The Parkway Central Library, based on the 18th century Hôtel de la Marine building on the Place de la Concorde in Paris, is very much of the same style. “When the building opened in 1927 it was state of the art, not only in terms of the mechanics of the building and retrieval systems for materials in the book stacks, but also in terms of services for children—the department had its own entrance which gave children the autonomy to [come here] independently and browse collections,” says Marija Gudauskas, head supervisor of Parkway Central Library’s Map Collection and Print and Picture Collection. “His work was trying to rejuvenate the past and meet it with the present. He wanted to connect people with history.”

Doorway to the Duke University Chapel in Durham, North Carolina.

Photo by Carol M. Highsmith/Buyenlarge/Getty Images

King of the college campus

Beyond civic commissions, Abele’s designs also decorated university campuses outside the city of Philadelphia: His student-competition-winning design for a Beaux Arts pedestrian gateway was built on the campus of Haverford College in 1901; his design for Harvard University’s Widener Library was erected in 1915; and, as part of the Trumbauer firm’s commission to redesign Duke University’s east campus and the west campus anew in the 1920s, Abele’s work can be seen across some 40 buildings, including the chapel, indoor stadium, main administration building, and all of the structures on the main quad.

Valerie Gillispie, university archivist at Duke’s Rubenstein Rare Book & Manuscript Library, cites the chapel as the centerpiece because of its location and magnificence. “Duke is unusual because the east campus has some older buildings that were remade into a Georgian-style campus, and then on the west campus the design is neo-Gothic,” she explains as a stylistic departure from Abele’s earlier work.
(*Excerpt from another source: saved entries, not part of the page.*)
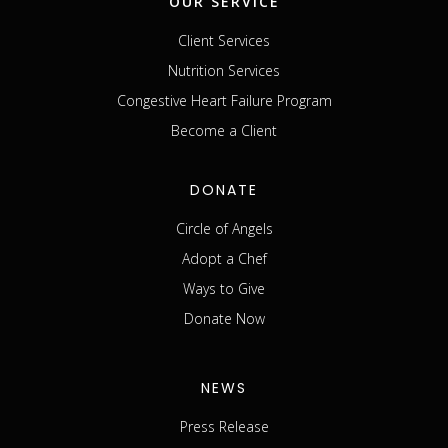
OUR SERVICE
Client Services
Nutrition Services
Congestive Heart Failure Program
Become a Client
DONATE
Circle of Angels
Adopt a Chef
Ways to Give
Donate Now
NEWS
Press Release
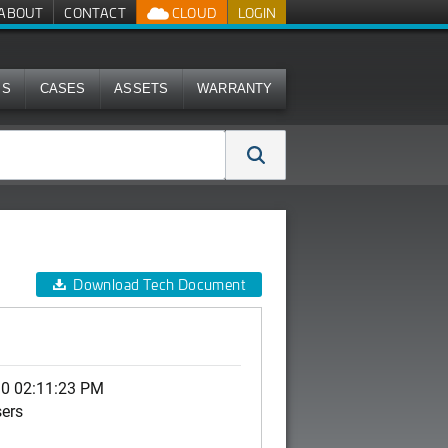
ABOUT
CONTACT
CLOUD
LOGIN
MS
CASES
ASSETS
WARRANTY
Download Tech Document
10 02:11:23 PM
sers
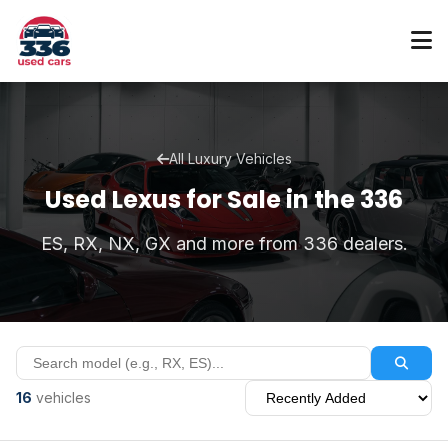
All Luxury Vehicles
Used Lexus for Sale in the 336
ES, RX, NX, GX and more from 336 dealers.
16
vehicles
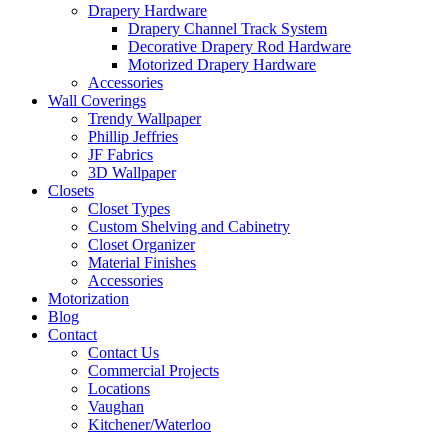
Drapery Hardware
Drapery Channel Track System
Decorative Drapery Rod Hardware
Motorized Drapery Hardware
Accessories
Wall Coverings
Trendy Wallpaper
Phillip Jeffries
JF Fabrics
3D Wallpaper
Closets
Closet Types
Custom Shelving and Cabinetry
Closet Organizer
Material Finishes
Accessories
Motorization
Blog
Contact
Contact Us
Commercial Projects
Locations
Vaughan
Kitchener/Waterloo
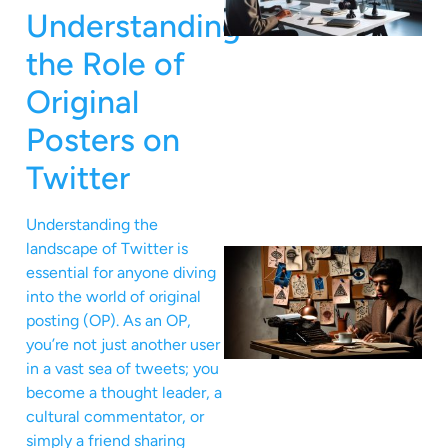
Understanding
the Role of
Original
Posters on
Twitter
Understanding the
landscape of Twitter is
essential for anyone diving
into the world of original
posting (OP). As an OP,
you’re not just another user
in a vast sea of tweets; you
become a thought leader, a
cultural commentator, or
simply a friend sharing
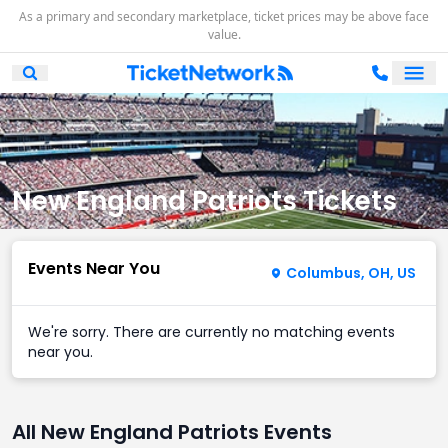
As a primary and secondary marketplace, ticket prices may be above face
value.
Ope
Open Mobile Search
New England Patriots Tickets
Events Near You
Columbus, OH, US
We're sorry. There are currently no matching events
near you.
All New England Patriots Events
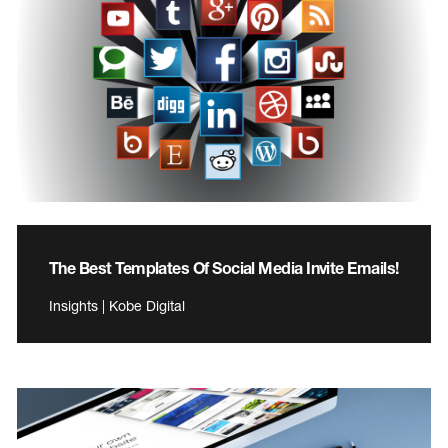
The Best Templates Of Social Media Invite Emails!
Insights | Kobe Digital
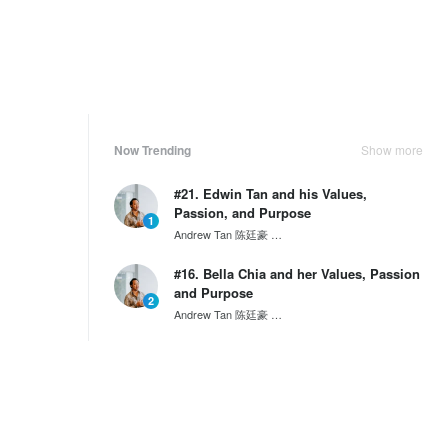
Now Trending
Show more
#21. Edwin Tan and his Values,
Passion, and Purpose
1
Andrew Tan 陈廷豪
SG60 Series by Wantedly HIRE
#16. Bella Chia and her Values, Passion
and Purpose
2
Andrew Tan 陈廷豪
SG60 Series by Wantedly HIRE
Inclusive Employment: How Dentons
Rodyk aims to empower i...
3
Andrew Tan 陈廷豪
Inclusivity
Weekly Ranking
Show more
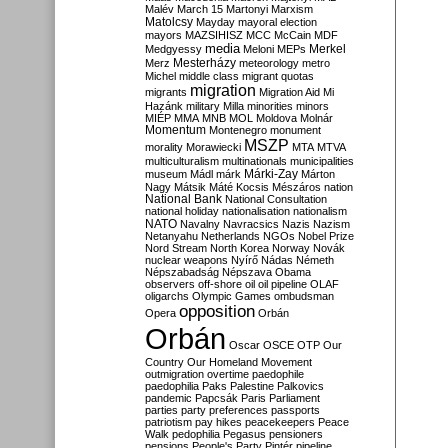
Malév
March 15
Martonyi
Marxism
Matolcsy
Mayday
mayoral election
mayors
MAZSIHISZ
MCC
McCain
MDF
media
Merkel
Medgyessy
Meloni
MEPs
Mesterházy
Merz
meteorology
metro
Michel
middle class
migrant quotas
migration
migrants
Migration Aid
Mi
Hazánk
military
Milla
minorities
minors
MIÉP
MMA
MNB
MOL
Moldova
Molnár
Momentum
Montenegro
monument
MSZP
morality
Morawiecki
MTA
MTVA
multiculturalism
multinationals
municipalities
Márki-Zay
museum
Mádl
márk
Márton
Nagy
Mátsik
Máté Kocsis
Mészáros
nation
National Bank
National Consultation
national holiday
nationalisation
nationalism
NATO
Navalny
Navracsics
Nazis
Nazism
Netanyahu
Netherlands
NGOs
Nobel Prize
Nord Stream
North Korea
Norway
Novák
nuclear weapons
Nyírő
Nádas
Németh
Népszabadság
Népszava
Obama
observers
off-shore
oil
oil pipeline
OLAF
oligarchs
Olympic Games
ombudsman
opposition
Opera
Orbán
Orbán
Oscar
OSCE
OTP
Our
Country
Our Homeland Movement
outmigration
overtime
paedophile
paedophilia
Paks
Palestine
Palkovics
pandemic
Papcsák
Paris
Parliament
parties
party preferences
passports
patriotism
pay hikes
peacekeepers
Peace
Walk
pedophilia
Pegasus
pensioners
pensions
People's Party
Pintér
pipeline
This Gothic Wonderland, as today’s students affectionately call it, was likely inspired by the former Duke president’s appreciation for the way Princeton University and Chicago looked, and it’s aesthetically a stronger fit for the regional Southern context than it would have been in the Northeast.

Today, Duke’s main quad is named for Abele, and his portrait hangs regally in the reading room of the campus library. But at the time he was designing the school, “it’s unclear how much time he actually spent in Durham and North Carolina,” according to Gillispie. While administrators certainly were aware of his Black identity, she notes that “Abele was a very proud man and did not like putting himself in the position to be treated as a second-class citizen, so what we are pretty sure of is that he didn’t come down to campus and North Carolina very much, because he wouldn’t have been accommodated in the way Trumbauer was.”

In keeping with the blueprint his ancestor laid, Cook says he has always sought out working on projects “where there was an opportunity to uplift and inspire places that really contribute to the betterment of our built environment” in his own career. Cook, who was one of the three lead designers for the National Museum of African-American History and Culture, counts “sensitive, small landscape interventions,” like a memorial and restoration of a burial ground of enslaved persons at Thomas Jefferson’s Monticello, as projects that are influenced by Abele’s commitment to important civic structures.

“Years ago, my grandfather [Julian Abele Cook Sr.] said to me: ‘When you go to see a doctor you go because you’ve got some pain, and when you go to see a lawyer you may also have some issues you’re wrestling with,’” Cook shares. “‘But when you go to see an architect, you go with a dream.’ That’s why I got into architecture, and that’s why my grandfather did, and he probably learned that at the feet of Julian Abele, who had such an illustrious career.”